Last but certainly not least is the passive aggressive approach to expressing anger. You might be the kind of person that finds it easier to express anger by being nice while leaving out a critical something needed to make the relationship work. For example, you didn’t follow through on what you said you would do, because you are too angry to do it! That is passive aggressive anger.
4. Your relationships are more rewarding
When you are no longer chronically angry, arguments are less frequent and shorter. People respect you more and you have greater self-respect.
5. You learn to forgive
There is a piece of art on the wall in my alma mater, Emmanuel College that says simply ‘forgive’. Why would a work of art be devoted to one simple word? Perhaps because forgiveness makes the impossible possible. Anger suddenly loses its power when you forgive someone, it gives you renewed strength. Forgiveness isn’t achieved easily and quickly as a rule but it’s powerful enough to inspire art, and it’s a crucial part of anger management.
6. Your coping mechanisms improve.
When you learn anger management skills properly it improves your relationships and your sense of patience. You acquire assertiveness, listening skills and the art of give and take. Learn to go easy on yourself and understand boundaries more clearly and ensure your own rights and the rights of others.
7. With anger management you become a better problem solver.
When you manage your anger well you think before you allow your feelings to govern your reaction.
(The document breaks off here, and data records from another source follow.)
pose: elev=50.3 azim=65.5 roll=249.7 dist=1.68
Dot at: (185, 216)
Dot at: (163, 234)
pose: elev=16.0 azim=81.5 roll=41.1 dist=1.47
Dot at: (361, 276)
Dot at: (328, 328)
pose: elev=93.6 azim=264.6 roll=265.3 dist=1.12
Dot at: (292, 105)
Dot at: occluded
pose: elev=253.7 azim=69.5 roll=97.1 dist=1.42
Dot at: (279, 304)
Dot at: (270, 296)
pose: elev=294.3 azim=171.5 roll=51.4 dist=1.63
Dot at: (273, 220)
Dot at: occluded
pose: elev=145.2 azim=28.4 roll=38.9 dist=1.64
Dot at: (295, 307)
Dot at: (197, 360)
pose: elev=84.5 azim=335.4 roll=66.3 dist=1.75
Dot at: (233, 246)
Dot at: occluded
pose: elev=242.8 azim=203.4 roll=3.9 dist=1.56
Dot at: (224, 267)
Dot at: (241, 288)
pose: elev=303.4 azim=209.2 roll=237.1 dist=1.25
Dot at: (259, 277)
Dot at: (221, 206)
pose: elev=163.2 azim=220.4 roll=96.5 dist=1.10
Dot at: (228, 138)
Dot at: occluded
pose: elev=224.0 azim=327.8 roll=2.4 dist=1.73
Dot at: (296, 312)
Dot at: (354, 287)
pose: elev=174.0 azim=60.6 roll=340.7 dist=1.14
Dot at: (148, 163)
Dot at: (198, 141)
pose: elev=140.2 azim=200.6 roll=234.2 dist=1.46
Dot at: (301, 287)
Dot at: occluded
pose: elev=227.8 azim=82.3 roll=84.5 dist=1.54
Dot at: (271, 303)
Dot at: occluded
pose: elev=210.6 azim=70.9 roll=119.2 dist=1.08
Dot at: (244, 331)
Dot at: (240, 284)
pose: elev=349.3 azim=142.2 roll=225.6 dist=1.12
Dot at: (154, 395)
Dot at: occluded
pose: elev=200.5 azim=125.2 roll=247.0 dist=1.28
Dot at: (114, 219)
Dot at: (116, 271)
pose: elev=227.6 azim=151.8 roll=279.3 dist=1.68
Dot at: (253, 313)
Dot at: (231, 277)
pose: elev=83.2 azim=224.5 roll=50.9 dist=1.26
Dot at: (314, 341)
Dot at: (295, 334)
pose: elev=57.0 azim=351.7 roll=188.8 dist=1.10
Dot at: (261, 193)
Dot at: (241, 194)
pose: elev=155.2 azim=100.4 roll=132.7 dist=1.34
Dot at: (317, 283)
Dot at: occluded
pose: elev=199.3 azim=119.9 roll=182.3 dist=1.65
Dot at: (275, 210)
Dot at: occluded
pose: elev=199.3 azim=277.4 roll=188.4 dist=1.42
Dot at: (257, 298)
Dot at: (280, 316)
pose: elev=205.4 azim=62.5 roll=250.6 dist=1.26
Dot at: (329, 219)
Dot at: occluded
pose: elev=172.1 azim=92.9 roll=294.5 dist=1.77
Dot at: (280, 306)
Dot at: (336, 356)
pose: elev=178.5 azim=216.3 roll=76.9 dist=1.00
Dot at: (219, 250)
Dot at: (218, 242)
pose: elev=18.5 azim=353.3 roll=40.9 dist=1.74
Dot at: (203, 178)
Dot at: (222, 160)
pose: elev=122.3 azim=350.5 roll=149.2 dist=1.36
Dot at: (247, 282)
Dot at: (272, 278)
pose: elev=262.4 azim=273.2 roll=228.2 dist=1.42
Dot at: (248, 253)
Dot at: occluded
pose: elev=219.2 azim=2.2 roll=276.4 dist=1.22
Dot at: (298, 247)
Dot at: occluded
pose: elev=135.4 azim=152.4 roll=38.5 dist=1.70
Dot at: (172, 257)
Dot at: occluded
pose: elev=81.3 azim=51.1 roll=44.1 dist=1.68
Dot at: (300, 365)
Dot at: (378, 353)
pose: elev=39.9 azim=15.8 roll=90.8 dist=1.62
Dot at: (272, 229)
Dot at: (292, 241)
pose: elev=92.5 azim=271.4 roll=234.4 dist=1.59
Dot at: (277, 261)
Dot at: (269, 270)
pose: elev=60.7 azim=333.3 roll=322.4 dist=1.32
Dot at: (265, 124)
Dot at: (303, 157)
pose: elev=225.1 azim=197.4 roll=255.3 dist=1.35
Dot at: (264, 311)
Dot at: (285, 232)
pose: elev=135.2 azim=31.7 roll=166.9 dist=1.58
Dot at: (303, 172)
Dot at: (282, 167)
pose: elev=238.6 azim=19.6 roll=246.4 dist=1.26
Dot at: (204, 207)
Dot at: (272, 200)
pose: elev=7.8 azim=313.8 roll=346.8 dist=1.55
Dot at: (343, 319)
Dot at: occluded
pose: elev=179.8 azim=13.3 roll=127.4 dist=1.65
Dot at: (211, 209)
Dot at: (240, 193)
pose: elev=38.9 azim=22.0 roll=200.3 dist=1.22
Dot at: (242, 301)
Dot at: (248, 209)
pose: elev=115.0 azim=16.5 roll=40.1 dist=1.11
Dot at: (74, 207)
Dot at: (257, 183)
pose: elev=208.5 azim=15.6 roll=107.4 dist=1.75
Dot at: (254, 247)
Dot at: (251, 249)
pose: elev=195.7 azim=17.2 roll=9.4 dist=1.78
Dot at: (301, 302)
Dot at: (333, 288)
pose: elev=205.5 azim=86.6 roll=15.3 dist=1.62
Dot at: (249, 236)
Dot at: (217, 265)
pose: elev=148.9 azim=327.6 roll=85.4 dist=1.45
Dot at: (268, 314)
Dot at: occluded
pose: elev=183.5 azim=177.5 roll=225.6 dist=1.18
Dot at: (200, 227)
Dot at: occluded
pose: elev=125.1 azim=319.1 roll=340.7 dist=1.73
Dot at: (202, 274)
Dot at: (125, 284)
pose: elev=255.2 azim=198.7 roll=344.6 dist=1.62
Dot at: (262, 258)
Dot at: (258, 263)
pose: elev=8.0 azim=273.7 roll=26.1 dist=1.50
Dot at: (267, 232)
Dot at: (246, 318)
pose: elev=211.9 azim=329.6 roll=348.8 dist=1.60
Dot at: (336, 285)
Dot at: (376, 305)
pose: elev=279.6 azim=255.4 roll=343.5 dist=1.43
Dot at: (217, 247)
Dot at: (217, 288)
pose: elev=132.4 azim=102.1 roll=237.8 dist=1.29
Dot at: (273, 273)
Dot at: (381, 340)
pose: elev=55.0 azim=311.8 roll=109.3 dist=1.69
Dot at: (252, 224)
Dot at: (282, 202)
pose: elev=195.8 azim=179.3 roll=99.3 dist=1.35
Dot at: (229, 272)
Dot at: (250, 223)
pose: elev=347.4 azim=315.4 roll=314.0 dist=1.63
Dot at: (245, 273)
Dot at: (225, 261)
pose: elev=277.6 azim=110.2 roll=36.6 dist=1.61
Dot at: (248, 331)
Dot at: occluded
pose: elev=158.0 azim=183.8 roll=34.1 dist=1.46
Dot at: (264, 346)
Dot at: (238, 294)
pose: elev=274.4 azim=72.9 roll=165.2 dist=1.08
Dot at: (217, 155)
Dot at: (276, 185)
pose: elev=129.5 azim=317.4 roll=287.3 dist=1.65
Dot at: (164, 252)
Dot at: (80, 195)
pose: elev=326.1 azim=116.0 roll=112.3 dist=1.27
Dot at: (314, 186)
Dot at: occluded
What formerly might have been an angry outburst is replaced by a thoughtful response! You have control. Healthier anger functions as nature intended as a short term response that gets you out of trouble, not into trouble.
Finally, remember anger is meant to be a short term survival mechanism, not a long term slow boil. When it does become long term, anger can turn toxic, with very serious physical and social consequences.